In this book, I nod in agreement with her as she describes the created characters in a story, and how they have their own independent will, just as we do, and we were created by God. Authors do not seek to possess the characters and have them do whatever the author fancies. It is hard to explain this sometimes, but D.L.S. does it for me:
...he never desires to subdue his work to himself but always to subdue himself to his work. The more genuinely creative he is, the more he will want his work to develop in accordance with its own nature, and to stand independent of himself. Well-meaning readers who try to identify the writer with his characters or to excavate the author's personality and opinions from his books are frequently astonished by the ferocious rudeness with which the author himself salutes these efforts at reabsorbing his work into himself. They are an assault upon the independence of his creatures, which he very properly resents.I love her notions that an author stands independent from the characters, rather than being absorbed in their own work. Reading this was such a comfort to me, that I am not the only one who writes like this, and wants my stories to be separate from me, where the characters of my create story will follow their nature, not mine. I am not writing autobiography, but a creative imaginative story to take us into another place and experience.

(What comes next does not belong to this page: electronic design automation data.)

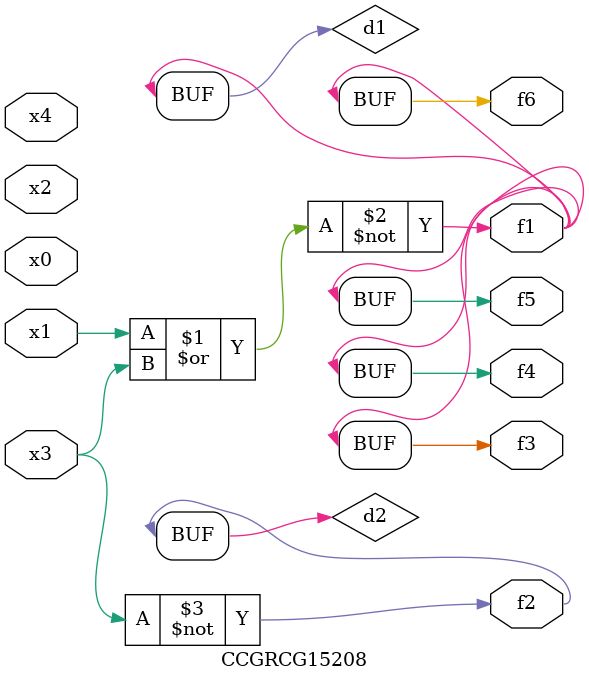
<source format=v>
module CCGRCG15208(
	input x0, x1, x2, x3, x4,
	output f1, f2, f3, f4, f5, f6
);

	wire d1, d2;

	nor (d1, x1, x3);
	not (d2, x3);
	assign f1 = d1;
	assign f2 = d2;
	assign f3 = d1;
	assign f4 = d1;
	assign f5 = d1;
	assign f6 = d1;
endmodule

</source>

This is what I am contemplating as I sip my mint tea. D.L.S. has given me so much to contemplate in this book, and I eagerly absorb it all like a dry sponge. I am so thankful to sit here now, as mundane and slow as it is. By my window, the sun sinks lower and lower, the trees dance in an evening swirl, and the sky is scrubbed clean. These are the kinds of evenings I love as a season begins a transition. A beauty emerges in the rays of light. I delight in the fading light, as I do in the morning, growing light. Something about the bookends of the day offers the most thought-provoking scenes of colour and natural beauty. I sit here in wonder. It is nice to do that sometimes. Just enjoy the moment in thought.